Sandra Skivsky, the director of marketing and development with the Ontario Masonry Contractors Association, a member of the National Trade Contractors Council of Canada (NTCCC), told the committee that the bill is simply about being paid for work that has been done to satisfaction.
“It’s not being paid for deficiencies or work not done or providing over payment possibilities,” she said.
“It also gives the contractor the right to mitigate damages…it preserves the right of a contractor to make a business decision, weigh the likelihood of getting paid and decide whether to continue bleeding money or to try and stem it.

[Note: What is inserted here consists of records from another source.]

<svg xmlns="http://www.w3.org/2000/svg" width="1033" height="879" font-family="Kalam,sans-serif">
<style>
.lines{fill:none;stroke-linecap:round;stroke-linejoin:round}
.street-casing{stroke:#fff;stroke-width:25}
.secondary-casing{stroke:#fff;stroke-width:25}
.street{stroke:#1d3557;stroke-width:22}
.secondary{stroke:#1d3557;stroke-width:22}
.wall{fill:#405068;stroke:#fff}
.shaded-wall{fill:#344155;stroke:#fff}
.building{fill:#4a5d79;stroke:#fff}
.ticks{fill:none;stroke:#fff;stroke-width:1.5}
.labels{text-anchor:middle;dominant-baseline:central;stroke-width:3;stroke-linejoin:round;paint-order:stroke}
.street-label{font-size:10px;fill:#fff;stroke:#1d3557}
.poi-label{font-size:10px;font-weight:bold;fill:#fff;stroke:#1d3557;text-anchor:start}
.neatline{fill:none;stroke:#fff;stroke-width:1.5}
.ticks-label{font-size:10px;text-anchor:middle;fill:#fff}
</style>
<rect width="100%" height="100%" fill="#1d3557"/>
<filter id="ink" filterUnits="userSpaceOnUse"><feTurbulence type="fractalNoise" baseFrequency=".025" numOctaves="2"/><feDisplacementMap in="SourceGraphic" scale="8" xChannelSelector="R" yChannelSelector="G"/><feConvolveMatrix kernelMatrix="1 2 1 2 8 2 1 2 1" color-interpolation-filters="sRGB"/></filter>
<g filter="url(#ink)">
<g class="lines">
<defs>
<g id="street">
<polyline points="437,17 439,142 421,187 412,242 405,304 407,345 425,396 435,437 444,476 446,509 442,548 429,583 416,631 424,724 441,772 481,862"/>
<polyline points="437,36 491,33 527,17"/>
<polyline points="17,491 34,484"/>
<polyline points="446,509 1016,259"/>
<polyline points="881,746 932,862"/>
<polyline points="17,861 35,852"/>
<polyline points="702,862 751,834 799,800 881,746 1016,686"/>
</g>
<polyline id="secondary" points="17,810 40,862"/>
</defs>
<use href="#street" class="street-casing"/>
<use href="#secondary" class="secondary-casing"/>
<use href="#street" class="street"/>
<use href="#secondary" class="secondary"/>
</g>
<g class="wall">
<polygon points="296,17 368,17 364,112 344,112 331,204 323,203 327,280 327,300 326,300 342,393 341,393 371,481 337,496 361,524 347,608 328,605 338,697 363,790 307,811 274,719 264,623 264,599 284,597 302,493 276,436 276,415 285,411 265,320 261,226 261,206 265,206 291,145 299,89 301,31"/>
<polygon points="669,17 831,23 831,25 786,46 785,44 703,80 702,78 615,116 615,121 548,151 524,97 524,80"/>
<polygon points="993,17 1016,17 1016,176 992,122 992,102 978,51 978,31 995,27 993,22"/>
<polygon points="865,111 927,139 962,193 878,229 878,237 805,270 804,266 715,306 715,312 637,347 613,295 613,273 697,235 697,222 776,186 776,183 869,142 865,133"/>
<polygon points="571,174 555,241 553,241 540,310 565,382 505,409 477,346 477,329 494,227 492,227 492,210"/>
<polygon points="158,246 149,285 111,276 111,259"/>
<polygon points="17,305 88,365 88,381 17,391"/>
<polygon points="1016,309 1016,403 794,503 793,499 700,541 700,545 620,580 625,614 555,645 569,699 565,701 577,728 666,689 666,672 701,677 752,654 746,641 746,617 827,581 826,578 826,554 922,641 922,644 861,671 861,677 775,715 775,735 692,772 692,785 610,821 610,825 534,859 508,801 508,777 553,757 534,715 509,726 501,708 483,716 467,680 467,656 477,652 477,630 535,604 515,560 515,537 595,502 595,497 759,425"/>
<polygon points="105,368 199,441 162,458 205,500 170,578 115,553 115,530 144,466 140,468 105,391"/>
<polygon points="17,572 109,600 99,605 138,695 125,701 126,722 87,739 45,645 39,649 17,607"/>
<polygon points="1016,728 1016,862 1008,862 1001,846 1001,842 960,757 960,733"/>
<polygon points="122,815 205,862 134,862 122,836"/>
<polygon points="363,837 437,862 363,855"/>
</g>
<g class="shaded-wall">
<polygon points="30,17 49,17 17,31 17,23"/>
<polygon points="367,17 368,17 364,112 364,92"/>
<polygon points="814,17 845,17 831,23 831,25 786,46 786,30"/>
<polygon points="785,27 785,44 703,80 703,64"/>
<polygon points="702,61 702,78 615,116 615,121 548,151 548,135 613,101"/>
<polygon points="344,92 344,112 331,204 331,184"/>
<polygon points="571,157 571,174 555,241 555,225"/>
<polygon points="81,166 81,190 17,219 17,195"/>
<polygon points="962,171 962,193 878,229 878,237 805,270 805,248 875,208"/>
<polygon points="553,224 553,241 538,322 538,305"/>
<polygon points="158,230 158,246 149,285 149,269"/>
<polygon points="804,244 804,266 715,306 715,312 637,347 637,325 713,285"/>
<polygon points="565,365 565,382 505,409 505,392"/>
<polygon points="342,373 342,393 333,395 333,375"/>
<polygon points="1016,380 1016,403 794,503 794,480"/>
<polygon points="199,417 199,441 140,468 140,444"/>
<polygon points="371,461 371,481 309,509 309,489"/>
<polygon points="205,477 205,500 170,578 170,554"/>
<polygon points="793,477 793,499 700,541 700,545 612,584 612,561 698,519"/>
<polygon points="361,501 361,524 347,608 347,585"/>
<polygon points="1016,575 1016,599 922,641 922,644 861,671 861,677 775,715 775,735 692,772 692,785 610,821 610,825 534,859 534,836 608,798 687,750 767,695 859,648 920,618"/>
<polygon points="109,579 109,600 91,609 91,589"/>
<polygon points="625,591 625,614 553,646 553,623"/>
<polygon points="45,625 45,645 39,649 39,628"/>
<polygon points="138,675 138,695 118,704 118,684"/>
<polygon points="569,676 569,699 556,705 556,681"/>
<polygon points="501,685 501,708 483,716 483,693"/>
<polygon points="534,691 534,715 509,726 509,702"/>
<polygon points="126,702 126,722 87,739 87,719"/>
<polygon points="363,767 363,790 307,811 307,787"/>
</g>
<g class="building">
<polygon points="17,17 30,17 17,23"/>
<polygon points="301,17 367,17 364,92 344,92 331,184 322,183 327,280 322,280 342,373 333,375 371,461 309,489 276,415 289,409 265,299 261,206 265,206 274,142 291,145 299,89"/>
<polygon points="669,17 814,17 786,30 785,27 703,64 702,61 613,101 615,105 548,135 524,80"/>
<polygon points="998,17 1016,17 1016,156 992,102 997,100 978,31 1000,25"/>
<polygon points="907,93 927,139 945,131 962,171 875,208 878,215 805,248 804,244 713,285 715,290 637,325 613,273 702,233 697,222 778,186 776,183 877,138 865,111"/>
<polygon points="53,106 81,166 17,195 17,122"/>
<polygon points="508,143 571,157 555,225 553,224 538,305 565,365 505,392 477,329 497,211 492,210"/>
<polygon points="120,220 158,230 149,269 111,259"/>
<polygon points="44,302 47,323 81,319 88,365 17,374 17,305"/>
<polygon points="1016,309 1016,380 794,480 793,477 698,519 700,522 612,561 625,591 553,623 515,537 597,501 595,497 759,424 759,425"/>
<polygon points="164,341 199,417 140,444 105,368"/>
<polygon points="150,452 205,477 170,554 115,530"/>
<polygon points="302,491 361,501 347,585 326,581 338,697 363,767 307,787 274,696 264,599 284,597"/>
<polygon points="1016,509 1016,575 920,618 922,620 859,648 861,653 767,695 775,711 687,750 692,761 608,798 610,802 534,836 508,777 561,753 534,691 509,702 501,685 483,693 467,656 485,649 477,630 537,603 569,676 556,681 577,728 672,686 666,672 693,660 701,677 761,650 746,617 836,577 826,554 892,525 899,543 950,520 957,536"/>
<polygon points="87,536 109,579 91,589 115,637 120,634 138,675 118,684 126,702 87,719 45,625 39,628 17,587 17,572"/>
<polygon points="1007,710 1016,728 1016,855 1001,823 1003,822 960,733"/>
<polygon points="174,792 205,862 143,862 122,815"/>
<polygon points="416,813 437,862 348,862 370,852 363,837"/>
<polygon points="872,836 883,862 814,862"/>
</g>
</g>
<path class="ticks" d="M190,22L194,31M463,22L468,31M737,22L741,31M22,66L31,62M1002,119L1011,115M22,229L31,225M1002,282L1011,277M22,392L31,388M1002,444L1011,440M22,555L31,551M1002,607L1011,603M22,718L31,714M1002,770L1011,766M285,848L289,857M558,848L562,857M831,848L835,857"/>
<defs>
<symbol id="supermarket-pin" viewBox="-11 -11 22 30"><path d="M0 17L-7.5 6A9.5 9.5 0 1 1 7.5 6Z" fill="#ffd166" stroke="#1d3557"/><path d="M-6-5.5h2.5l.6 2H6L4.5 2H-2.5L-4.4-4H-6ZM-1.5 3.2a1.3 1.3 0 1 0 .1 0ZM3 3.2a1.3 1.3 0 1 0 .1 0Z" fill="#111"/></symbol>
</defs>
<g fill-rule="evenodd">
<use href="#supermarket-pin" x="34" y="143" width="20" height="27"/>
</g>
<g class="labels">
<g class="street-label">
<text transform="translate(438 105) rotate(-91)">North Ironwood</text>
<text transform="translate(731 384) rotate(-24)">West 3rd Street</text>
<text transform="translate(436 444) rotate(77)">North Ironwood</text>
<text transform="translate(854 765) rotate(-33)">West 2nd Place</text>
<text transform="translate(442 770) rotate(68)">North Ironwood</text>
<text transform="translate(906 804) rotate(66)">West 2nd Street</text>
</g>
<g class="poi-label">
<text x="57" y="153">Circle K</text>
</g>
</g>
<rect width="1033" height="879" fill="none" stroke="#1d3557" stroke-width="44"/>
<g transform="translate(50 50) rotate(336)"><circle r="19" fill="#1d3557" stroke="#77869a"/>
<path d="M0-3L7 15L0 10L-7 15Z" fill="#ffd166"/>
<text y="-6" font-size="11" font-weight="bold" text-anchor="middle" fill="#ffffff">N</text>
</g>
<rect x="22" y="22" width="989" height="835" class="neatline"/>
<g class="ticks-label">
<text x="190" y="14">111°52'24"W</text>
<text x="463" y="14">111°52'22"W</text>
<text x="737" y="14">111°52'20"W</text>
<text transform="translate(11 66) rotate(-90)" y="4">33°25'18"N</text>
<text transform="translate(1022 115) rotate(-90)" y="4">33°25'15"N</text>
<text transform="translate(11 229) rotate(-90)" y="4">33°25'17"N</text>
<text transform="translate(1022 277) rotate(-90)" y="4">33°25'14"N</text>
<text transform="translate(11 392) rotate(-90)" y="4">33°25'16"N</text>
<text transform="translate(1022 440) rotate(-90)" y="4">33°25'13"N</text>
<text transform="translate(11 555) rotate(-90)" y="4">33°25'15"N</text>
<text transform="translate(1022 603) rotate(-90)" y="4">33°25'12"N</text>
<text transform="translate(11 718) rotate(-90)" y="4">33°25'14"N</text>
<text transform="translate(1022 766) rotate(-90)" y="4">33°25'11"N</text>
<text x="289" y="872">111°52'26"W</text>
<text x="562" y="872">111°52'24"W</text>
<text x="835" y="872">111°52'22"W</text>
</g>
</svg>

“Nobody walks off the job when they’re getting paid.”
She also noted that Bill 69 was not created from “some Utopian wish list”.
“It mirrors the current unaltered standard document. These are supposedly consensus documents developed by a broad spectrum of the construction industry and are promoted by industry organizations like the Canadian Construction Association and the OGCA.”
Proposed amendments from some of the bill’s supporters include allowing for milestone payment plans within a contract between the general contractor and the owner; changing the 10-day deemed certified timeline to 20 days, but payment is still due on the 31st day; allowance for alternative financing and procurement contracts; exemptions for a single-family private residence; a one-year implementation time frame to allow for industry to adjust; and financial disclosure information by an owner to a contractor be limited to information sufficient to demonstrate that financial arrangement. The Crown, municipalities and school boards would be exempt from the requirements of subsection 1 of section 14.
Thurston says this leaves room for various interpretations as to the definition of the Crown.
“Is the interpretation that an IO (Infrastructure Ontario) project means that IO itself is not governed by it, but the contractor doing the IO project is? You know what lawyers will say, ‘no they’re working for a Crown corporation and the same protection would be extended to them.’ I’m not saying that’s right, I’m just saying you can see where the battle lines will be drawn and how the lawyers will be re-interpreting it.”
The OGCA says the bill should not be referred back to the House for third reading and it recommends the government commit to drafting its own bill and set up a consultation process that should also include a comprehensive review of the Construction Lien Act. It proposed a review process that includes senior practitioners and legal experts.
Other presenters at the second day of committee hearings were: Carpenters’ District Council of Ontario, Dragados Canada Inc., Ontario Construction Finishing Industries Alliance, the Regional Municipality of Waterloo and Manion Wilkins & Associates Ltd.
The bill will now head into clause-by-clause analysis on April 2 and 9.